You Won’t Believe the Reason Waffle House Just Banned a Florida Governor Candidate

Mar 9, 2026

A Florida governor candidate just got criminally trespassed from every Waffle House in the state.

Three weeks earlier — by Fishback's own account — Waffle House corporate had given him explicit permission to campaign there.

Now he's launching a pop-up restaurant called "Fishback Waffle Home," and the story of how he got here tells you everything about what happens when attention becomes a substitute for a real campaign.

How the Waffle House Tour Collapsed

James Fishback announced the tour in January on The Tucker Carlson Show, where Tucker also endorsed him for governor of Florida.

The plan was simple: visit every Waffle House in the state to "meet voters where they are."

Corporate agreed.

Then Fishback spent the following weeks doing what he does best — generating controversy instead of votes.

He posted a video of himself shooting a gun and told Trump-endorsed opponent Byron Donalds to "pull up."

He reshared a post using a racial slur to describe Donalds — a black man — and responded with one word: "Correct."

He joined Tinder, racked up over 4,000 matches, and called it an outreach strategy for young female voters — before getting banned from that platform too.

Wednesday morning, Waffle House pulled his campaign credential entirely.

"This morning, Waffle House abruptly revoked our permission, and criminally trespassed us from all of their Florida locations," Fishback wrote on X.

His response was to announce a pop-up restaurant.

"Waffle House can revoke our permission," he added, "but they can't stop our motion."

The motion is a food truck.

Byron Donalds Is Running a Different Race

While Fishback was collecting bans, Trump's endorsed candidate was collecting what actually wins elections.

Byron Donalds has Trump's endorsement — and when Florida Republican primary voters are told that, a Fabrizio, Lee & Associates survey puts Donalds ahead of Fishback 76% to 6%.

He's raised more than $31 million.

Twenty-seven Florida sheriffs are behind him.

Seventeen members of Florida's congressional delegation are behind him.

A University of North Florida poll conducted this week shows Donalds leading both Democrat opponents in a general election matchup.

Fishback is sitting at 3% to 5% in every survey taken of this race.

The Groyper Candidate Nobody in the Movement Asked For

Fishback's campaign isn't a campaign — it's a content strategy.

He's selling Pepe the Frog merchandise.

He has called Donalds a "slave" to corporate donors repeatedly — a slur ugly enough that even other Republicans in the race condemned it publicly.

He mockingly calls Donalds "By'rone" and has demanded to see his opponent's birth certificate, running the Obama birther playbook on a Black Republican congressman.

He's tied to Nick Fuentes — the white nationalist influencer whose online following calls themselves Groypers.

He publicly claimed to be a DOGE adviser.

Multiple senior DOGE officials told ABC News he never held any role on the team — formal or informal.

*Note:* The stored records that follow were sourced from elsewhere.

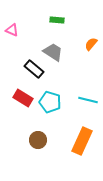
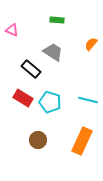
black rectangle: moved 3 px left
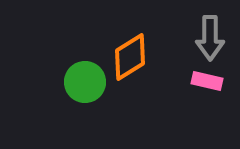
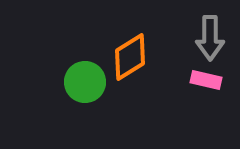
pink rectangle: moved 1 px left, 1 px up
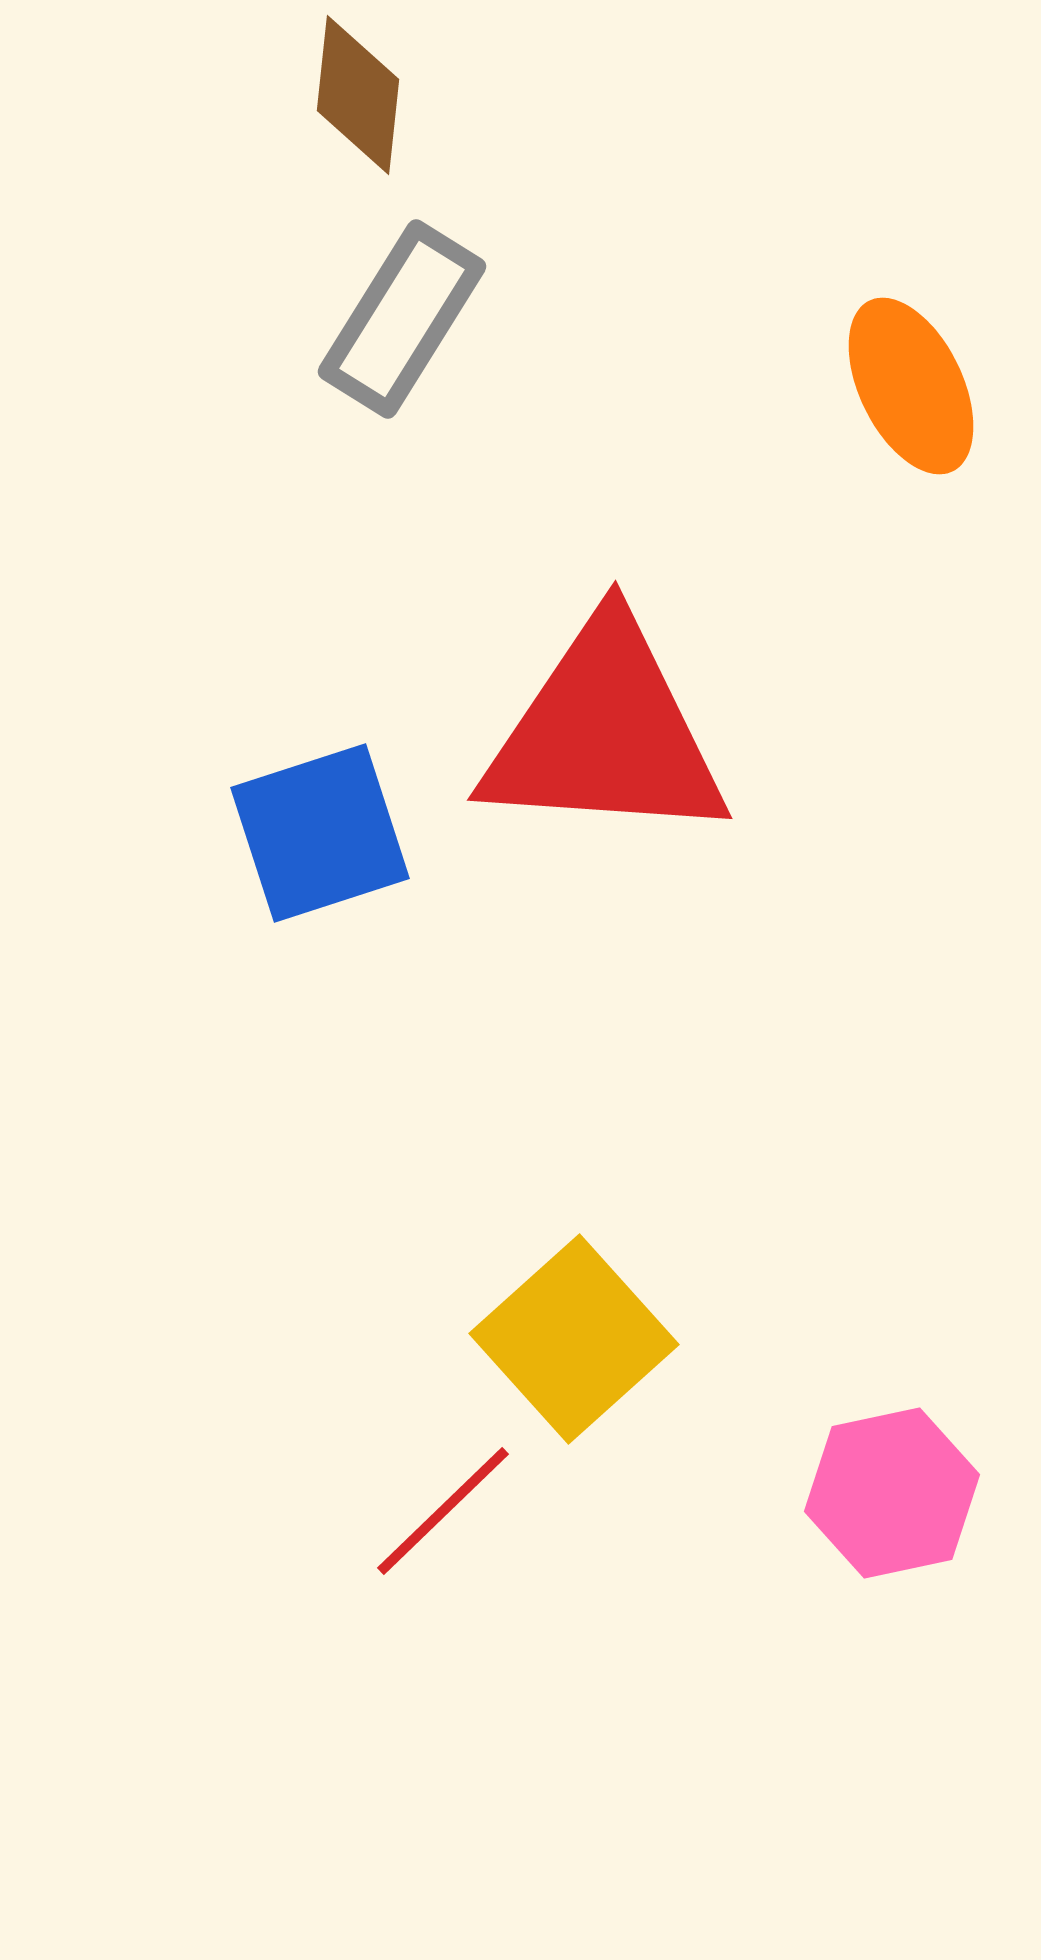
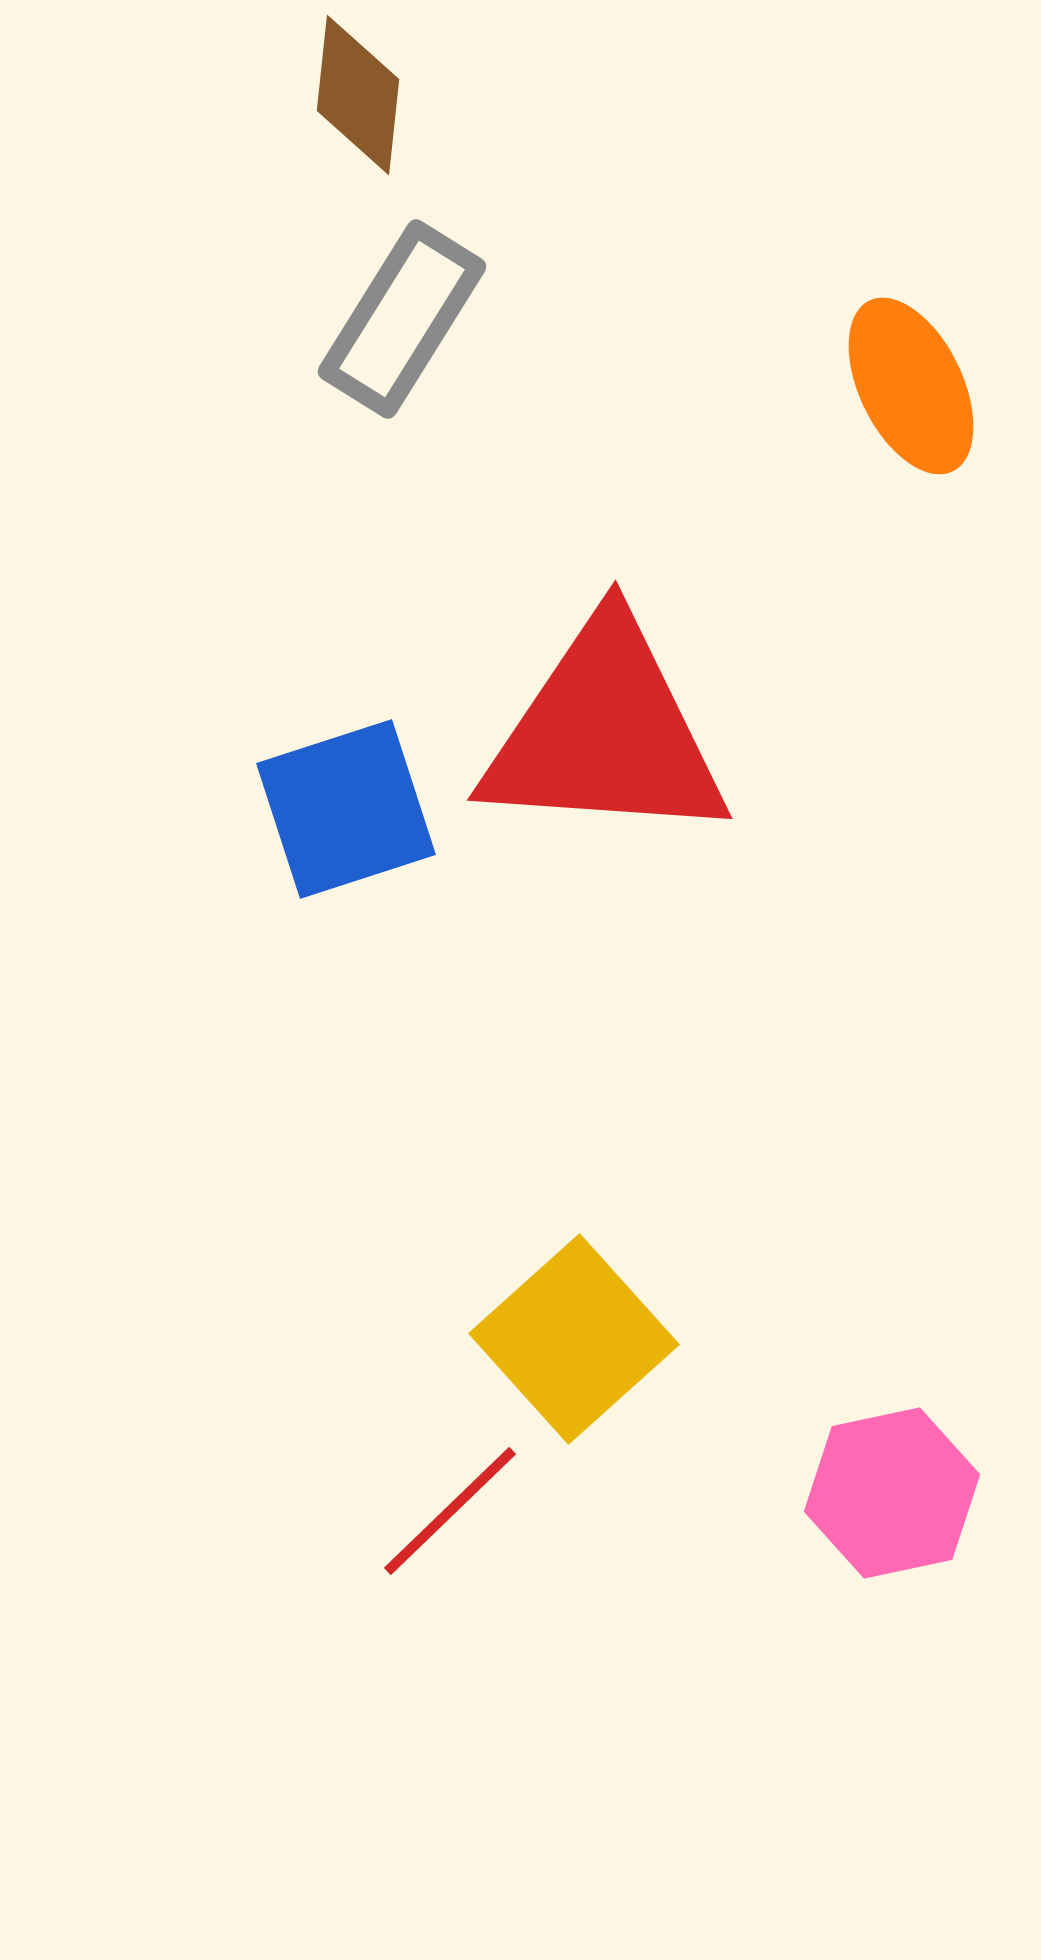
blue square: moved 26 px right, 24 px up
red line: moved 7 px right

And before any of this, a Florida school district cut ties with Fishback in 2022 after a 17-year-old girl employed by his organization alleged he had initiated a relationship with her while he was 27.

Fishback denied it.

She later filed for a restraining order against him after the relationship ended.

This is the campaign Tucker Carlson put his name on.

The Difference Between Rage Bait and America First

The conservative movement doesn't need Fishback.

What he's selling — shock value, racial provocation, alt-right internet culture — isn't America First.

It's a guy who figured out that outrage gets clicks and decided that's the same thing as a political platform.

Byron Donalds would be Florida's first Black Republican governor.

He has Trump's endorsement, Elon Musk's endorsement, and a 40-plus point lead in the primary once voters know who the president picked.

The Republican primary is August 18.

Fishback's job between now and then is apparently to run a waffle pop-up and post gun videos.

The voters will handle the rest.


Sources:

  • Marni Rose McFall, "James Fishback Says His Campaign Is Banned From Waffle House," Newsweek, March 5, 2026.
  • Willa Pope Robbins, "Florida Gov. Candidate Says His Campaign Was Banned From Waffle House After Tucker Carlson Interview," Mediaite, March 4, 2026.
  • Florida Phoenix Staff, "Latest 2026 Florida GOP Gubernatorial Poll Shows Byron Donalds Blowing Away the Rest of the Field," Florida Phoenix, January 9, 2026.
  • WTSP Staff, "Polls: Rep. Byron Donalds Is 'Clear Frontrunner' in 2026 Florida Governor Race," WTSP, 2026.
  • Miami New Times Staff, "James Fishback Runs a Rage-Bait Campaign for Florida Governor," Miami New Times, February 2026.